Jason Tuvey of Capital Economics reiterated in a January 14 research note: “Past experience suggests that the macroeconomic conditions are now in place for the Turkish MPC to start reversing last year’s monetary tightening. We expect the one-week repo rate to be cut by 50bp at Wednesday’s meeting. But the central bank’s failure to tackle the country’s inflation problem means that inflation and interest rates are ultimately likely to remain higher than they were in early 2018”.

Capital Economics still sees the Turkish banking industry as the most vulnerable across the emerging markets universe, the economic research company said on January 11 in its regular emerging markets financial risk monitor report, adding: “The recession in Turkey has caused the non-performing loan ratio to increase to its highest level since 2010 and it will probably rise further in the coming months.

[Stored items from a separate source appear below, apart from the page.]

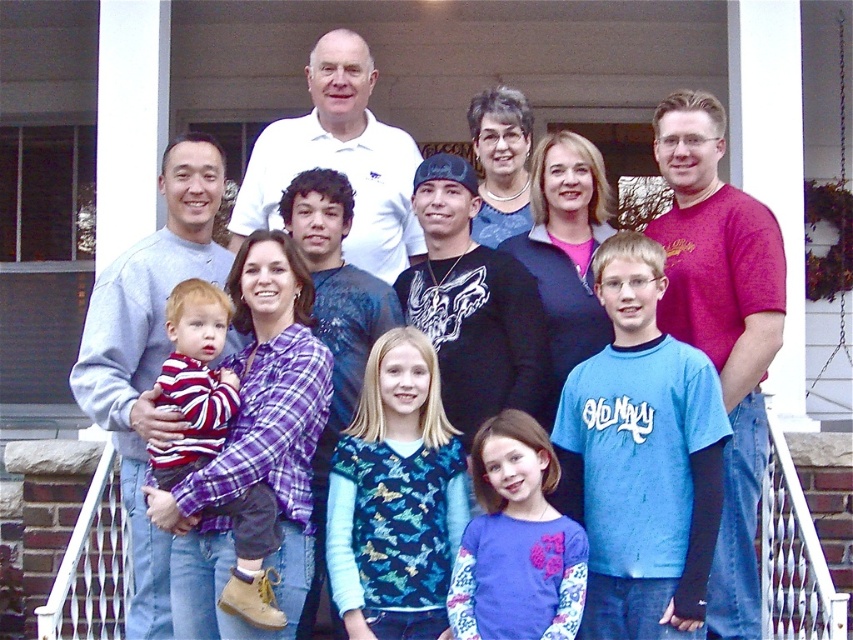
You are a photographer trying to adjust the lighting for a group photo on a porch. You notice two people in the front row wearing a blue printed sweater at center and a purple fleece shirt at center. Which of these two is shorter?

The blue printed sweater at center is shorter than the purple fleece shirt at center.

You are organizing a clothing donation drive and need to determine which of the two shirts, the white polo shirt at upper center or the striped cotton shirt at lower left, can fit into a donation box that has a width capacity of 40 cm. Based on their sizes, which shirt would you choose to place in the box first?

The white polo shirt at upper center has a smaller width than the striped cotton shirt at lower left. Since the donation box can only hold up to 40 cm in width, the white polo shirt at upper center is more likely to fit, so it should be placed in the box first.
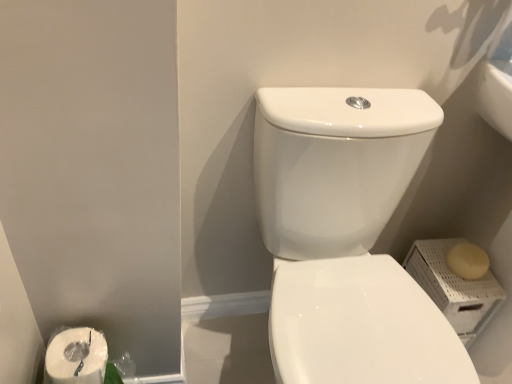
Question: From a real-world perspective, relative to white matte soap at right, is white glossy toilet at center vertically above or below?

Choices:
 (A) below
 (B) above

Answer: (B)

Question: In terms of size, does white glossy toilet at center appear bigger or smaller than white matte soap at right?

Choices:
 (A) big
 (B) small

Answer: (A)

Question: Would you say white glossy toilet at center is inside or outside white matte soap at right?

Choices:
 (A) outside
 (B) inside

Answer: (A)

Question: In the image, is white matte soap at right positioned in front of or behind white glossy toilet at center?

Choices:
 (A) behind
 (B) front

Answer: (A)

Question: From a real-world perspective, is white matte soap at right physically located above or below white glossy toilet at center?

Choices:
 (A) above
 (B) below

Answer: (B)

Question: Considering the positions of white matte soap at right and white glossy toilet at center in the image, is white matte soap at right wider or thinner than white glossy toilet at center?

Choices:
 (A) wide
 (B) thin

Answer: (B)

Question: Is white matte soap at right spatially inside white glossy toilet at center, or outside of it?

Choices:
 (A) inside
 (B) outside

Answer: (B)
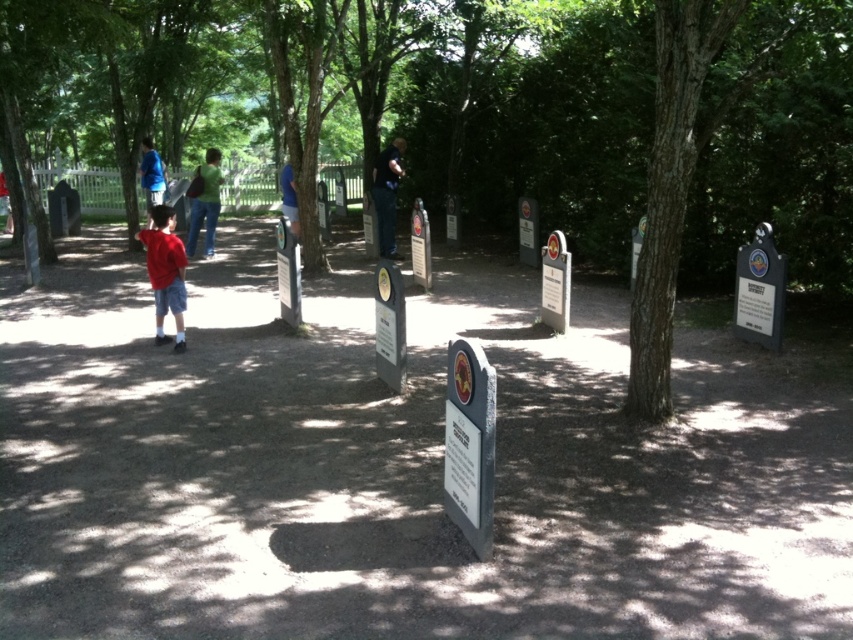
Question: Which of the following is the closest to the observer?

Choices:
 (A) (207, 252)
 (B) (151, 221)

Answer: (B)

Question: Which point appears farthest from the camera in this image?

Choices:
 (A) [192, 244]
 (B) [456, 13]

Answer: (B)

Question: Is blue jeans at center positioned behind blue fabric shirt at center?

Choices:
 (A) yes
 (B) no

Answer: (A)

Question: Is green textured tree at center positioned before blue jeans at center?

Choices:
 (A) no
 (B) yes

Answer: (B)

Question: Which point is closer to the camera taking this photo?

Choices:
 (A) (213, 228)
 (B) (158, 195)
 (C) (387, 234)

Answer: (C)

Question: Observing the image, what is the correct spatial positioning of red matte shirt at left in reference to blue jeans at center?

Choices:
 (A) below
 (B) above

Answer: (A)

However, banks are well capitalised and seem to be able to absorb these. The big risk lies in banks’ large external debts—if they struggle to roll these over, it could precipitate severe strains in the sector.”

“Our Risk Monitor warned about the risk of currency crises in Turkey and Argentina early last year. Following a sharp fall in the lira, Turkey’s balance of payments position has improved rapidly, reducing downside risks to the lira from here on,” Capital Economics added.